Dataset entries:
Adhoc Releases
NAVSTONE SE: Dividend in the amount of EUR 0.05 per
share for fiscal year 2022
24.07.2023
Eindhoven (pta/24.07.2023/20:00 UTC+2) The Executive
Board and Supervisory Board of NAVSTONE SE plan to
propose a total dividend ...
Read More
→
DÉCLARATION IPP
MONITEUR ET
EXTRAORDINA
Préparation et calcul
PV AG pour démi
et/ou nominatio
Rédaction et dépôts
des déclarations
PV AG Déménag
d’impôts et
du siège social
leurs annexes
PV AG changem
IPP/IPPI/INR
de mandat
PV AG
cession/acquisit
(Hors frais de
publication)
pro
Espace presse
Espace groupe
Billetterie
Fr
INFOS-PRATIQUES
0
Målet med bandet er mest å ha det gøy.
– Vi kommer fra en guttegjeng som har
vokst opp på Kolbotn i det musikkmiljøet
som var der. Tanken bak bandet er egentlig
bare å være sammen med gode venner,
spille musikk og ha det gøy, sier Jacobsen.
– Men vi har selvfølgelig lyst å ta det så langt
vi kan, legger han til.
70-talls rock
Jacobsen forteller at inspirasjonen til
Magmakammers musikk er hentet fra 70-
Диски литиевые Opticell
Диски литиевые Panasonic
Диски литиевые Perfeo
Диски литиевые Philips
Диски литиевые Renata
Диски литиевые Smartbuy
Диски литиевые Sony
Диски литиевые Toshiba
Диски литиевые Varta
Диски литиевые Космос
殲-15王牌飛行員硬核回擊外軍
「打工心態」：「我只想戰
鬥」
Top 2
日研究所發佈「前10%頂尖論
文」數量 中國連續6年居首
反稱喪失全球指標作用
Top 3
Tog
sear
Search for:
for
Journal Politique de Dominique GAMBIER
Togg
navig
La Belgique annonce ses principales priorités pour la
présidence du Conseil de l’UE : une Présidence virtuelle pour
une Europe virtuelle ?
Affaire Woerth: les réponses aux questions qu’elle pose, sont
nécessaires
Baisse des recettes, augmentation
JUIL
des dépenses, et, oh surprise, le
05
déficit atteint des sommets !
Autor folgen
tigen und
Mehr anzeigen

■ **Job**:
Rewrite the material above, changing every "PV AG" to "Procès-verbal AG" and leaving all other text untouched.

■ **Result of the exercise**:
Adhoc Releases
NAVSTONE SE: Dividend in the amount of EUR 0.05 per
share for fiscal year 2022
24.07.2023
Eindhoven (pta/24.07.2023/20:00 UTC+2) The Executive
Board and Supervisory Board of NAVSTONE SE plan to
propose a total dividend ...
Read More
→
DÉCLARATION IPP
MONITEUR ET
EXTRAORDINA
Préparation et calcul
Procès-verbal AG pour démi
et/ou nominatio
Rédaction et dépôts
des déclarations
Procès-verbal AG Déménag
d’impôts et
du siège social
leurs annexes
Procès-verbal AG changem
IPP/IPPI/INR
de mandat
Procès-verbal AG
cession/acquisit
(Hors frais de
publication)
pro
Espace presse
Espace groupe
Billetterie
Fr
INFOS-PRATIQUES
0
Målet med bandet er mest å ha det gøy.
– Vi kommer fra en guttegjeng som har
vokst opp på Kolbotn i det musikkmiljøet
som var der. Tanken bak bandet er egentlig
bare å være sammen med gode venner,
spille musikk og ha det gøy, sier Jacobsen.
– Men vi har selvfølgelig lyst å ta det så langt
vi kan, legger han til.
70-talls rock
Jacobsen forteller at inspirasjonen til
Magmakammers musikk er hentet fra 70-
Диски литиевые Opticell
Диски литиевые Panasonic
Диски литиевые Perfeo
Диски литиевые Philips
Диски литиевые Renata
Диски литиевые Smartbuy
Диски литиевые Sony
Диски литиевые Toshiba
Диски литиевые Varta
Диски литиевые Космос
殲-15王牌飛行員硬核回擊外軍
「打工心態」：「我只想戰
鬥」
Top 2
日研究所發佈「前10%頂尖論
文」數量 中國連續6年居首
反稱喪失全球指標作用
Top 3
Tog
sear
Search for:
for
Journal Politique de Dominique GAMBIER
Togg
navig
La Belgique annonce ses principales priorités pour la
présidence du Conseil de l’UE : une Présidence virtuelle pour
une Europe virtuelle ?
Affaire Woerth: les réponses aux questions qu’elle pose, sont
nécessaires
Baisse des recettes, augmentation
JUIL
des dépenses, et, oh surprise, le
05
déficit atteint des sommets !
Autor folgen
tigen und
Mehr anzeigen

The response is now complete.